Stored data
********************
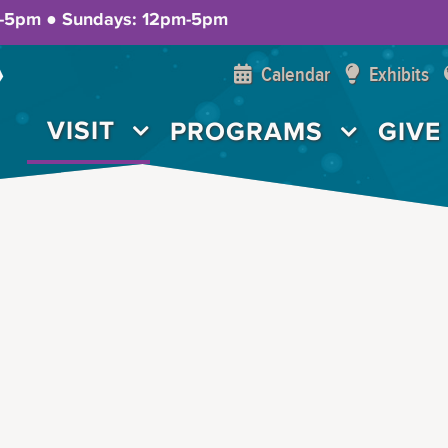
m-5pm ● Sundays: 12pm-5pm
Calendar
Exhibits
VISIT
PROGRAMS
GIVE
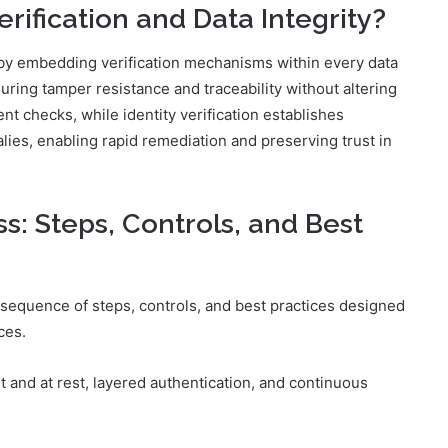
rification and Data Integrity?
ty by embedding verification mechanisms within every data
uring tamper resistance and traceability without altering
t checks, while identity verification establishes
lies, enabling rapid remediation and preserving trust in
: Steps, Controls, and Best
sequence of steps, controls, and best practices designed
ces.
 and at rest, layered authentication, and continuous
********************
PROBLEM STATEMENT
Retype every line of text in the records above without any changes. Leave the pictures out of your answer.

ANSWER AREA
m-5pm ● Sundays: 12pm-5pm
Calendar
Exhibits
VISIT
PROGRAMS
GIVE
rification and Data Integrity?
ty by embedding verification mechanisms within every data
uring tamper resistance and traceability without altering
t checks, while identity verification establishes
lies, enabling rapid remediation and preserving trust in
: Steps, Controls, and Best
sequence of steps, controls, and best practices designed
ces.
 and at rest, layered authentication, and continuous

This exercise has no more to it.